Сначала все молчали.
«Кажется, на этот раз товарищ Ханов переборщил, – подумала секретарша. – Будь я председателем колхоза, ни за что не нацепила бы на себя фартук».
– Дети должны учиться, – послышался спокойный голос Шасолтан.
– Я предвидел такое возражение.
– Законное возражение, – поддержал кто-то мнение Шасолтан.
– Не знаю, законное или нет, но я отвечу вам на это словами знаменитого на весь мир человека. Итак, этот человек, имя которому Макаренко, сказал, что главное для ребёнка – трудовые навыки. Значит, надо учёбу сочетать со сбором хлопка.
– Нельзя учёбу сочетать с таким тяжёлым трудом, – снова возразила Ханову Шасолтан.
«А шустрая девушка!» – с завистью подумал Агаев.
– Почему нельзя? – удивился председатель. – Пусть с утра собирают хлопок, а после полудня учатся!
– Во-первых, уставший ребёнок не сможет толком учиться. А во-вторых, откуда он возьмёт время делать уроки? – не уступала она.
– Ничего с детьми не случится, если они ещё пару месяцев в году не будут ходить в школу. Думаете, поглупеют они от этого? – гнул своё Ханов. – Я, например, начал учиться в четырнадцать лет!
– Это, между прочим, заметно, – уже пошла в открытое наступление Шасолтан.
– Что вы хотите этим сказать?
– Всё, что я хотела, я сказала, – не унималась она. – Я категорически против того, чтобы дети собирали хлопок. Разве что в выходной день. Если отрывать детей от занятий, вырастут полуграмотные люди. Потом они нам этого не простят. Если мы детскими руками соберём гору хлопка, это никогда не восполнит пробела в их знаниях!
– Я поставил перед вами задачу, – раздельно проговорил Каландар Ханов и стукнул кулаком по столу. – И требую решения этой задачи!
– Стучать кулаком по столу проще, конечно, чем подыскивать убедительные доводы. Но меня сейчас интересует другое. Чьё это требование – лично ваше или исполкома?
– А вам недостаточно моего требования?
– Нет! – решительно заявила Шасолтан. – Пока я не получу на руки официальную бумагу, я ни одного ребёнка не пошлю на хлопок!

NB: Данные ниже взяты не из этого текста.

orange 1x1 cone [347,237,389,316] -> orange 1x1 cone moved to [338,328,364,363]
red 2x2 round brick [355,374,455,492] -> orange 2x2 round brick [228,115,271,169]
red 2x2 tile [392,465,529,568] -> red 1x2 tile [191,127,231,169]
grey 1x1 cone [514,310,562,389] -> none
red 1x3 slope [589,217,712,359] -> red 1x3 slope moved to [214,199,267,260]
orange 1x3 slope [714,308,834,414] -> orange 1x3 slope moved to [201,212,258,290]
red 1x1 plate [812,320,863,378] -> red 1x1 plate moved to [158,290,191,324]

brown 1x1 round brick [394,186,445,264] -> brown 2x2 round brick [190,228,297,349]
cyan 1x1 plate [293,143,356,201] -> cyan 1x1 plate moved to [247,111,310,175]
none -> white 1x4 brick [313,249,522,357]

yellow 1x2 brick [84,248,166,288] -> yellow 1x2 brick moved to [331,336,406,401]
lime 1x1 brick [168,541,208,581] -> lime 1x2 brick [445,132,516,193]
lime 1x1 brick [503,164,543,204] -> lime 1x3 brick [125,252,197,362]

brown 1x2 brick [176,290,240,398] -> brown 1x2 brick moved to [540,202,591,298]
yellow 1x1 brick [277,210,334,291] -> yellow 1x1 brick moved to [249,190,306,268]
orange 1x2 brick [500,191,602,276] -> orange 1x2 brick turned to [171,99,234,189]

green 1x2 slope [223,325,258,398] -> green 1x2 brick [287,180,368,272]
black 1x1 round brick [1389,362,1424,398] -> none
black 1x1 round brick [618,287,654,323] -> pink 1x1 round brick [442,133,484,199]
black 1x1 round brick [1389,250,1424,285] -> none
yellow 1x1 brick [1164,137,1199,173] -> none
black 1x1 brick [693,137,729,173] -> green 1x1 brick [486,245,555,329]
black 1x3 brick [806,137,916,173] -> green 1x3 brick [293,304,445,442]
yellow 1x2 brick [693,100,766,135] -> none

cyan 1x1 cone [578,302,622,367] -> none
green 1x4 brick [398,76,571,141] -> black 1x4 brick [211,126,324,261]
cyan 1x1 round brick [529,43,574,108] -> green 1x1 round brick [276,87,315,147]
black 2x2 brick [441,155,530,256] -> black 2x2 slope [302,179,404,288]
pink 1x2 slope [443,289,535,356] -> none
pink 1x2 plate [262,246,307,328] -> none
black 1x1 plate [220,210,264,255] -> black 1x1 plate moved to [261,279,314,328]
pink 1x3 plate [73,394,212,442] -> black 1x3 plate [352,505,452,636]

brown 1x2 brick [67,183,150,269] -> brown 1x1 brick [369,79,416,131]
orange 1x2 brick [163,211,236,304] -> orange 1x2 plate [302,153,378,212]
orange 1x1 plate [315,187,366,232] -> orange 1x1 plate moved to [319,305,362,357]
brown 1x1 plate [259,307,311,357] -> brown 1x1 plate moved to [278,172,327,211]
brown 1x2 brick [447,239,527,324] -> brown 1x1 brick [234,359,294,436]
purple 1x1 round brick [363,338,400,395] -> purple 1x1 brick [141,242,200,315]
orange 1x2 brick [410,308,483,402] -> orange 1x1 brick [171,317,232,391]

– Если прикажут, должны будете послать!
– Мне нужен официальный документ. Надеюсь, что и другие председатели колхозов со мной согласятся. И вообще, нам не препираться следует, а серьёзно поговорить об организации труда, то есть об улучшении культурного обслуживания сборщиков, о полном использовании хлопкоуборочных машин. Ведь запасные части подсекают нас на каждом шагу. Это – одно. И второе… – девушка задумалась, не решаясь, видно, продолжать.
– Говорите, говорите! – раздались голоса.
– Ну что ж, скажу. Я почти ежедневно приезжаю сюда с тех пор, как стала председателем. Каждый из нас с радостью приедет, если это полезно для нашего дела. Но подумайте, сколько времени мы тратим на такие вот, как сегодняшнее, совещания. Не пойму – кому и зачем они нужны? Человек, сумевший вырастить урожай, сумеет и собрать его. Даже дети, и те знают, что хлопок нужен и нам самим – это и деньги, и достаток, – и государству. Дайте нам спокойно работать, не тормошите нас, не стучите кулаками по столу. У нас тоже есть головы на плечах. Дайте нам жить своим умом.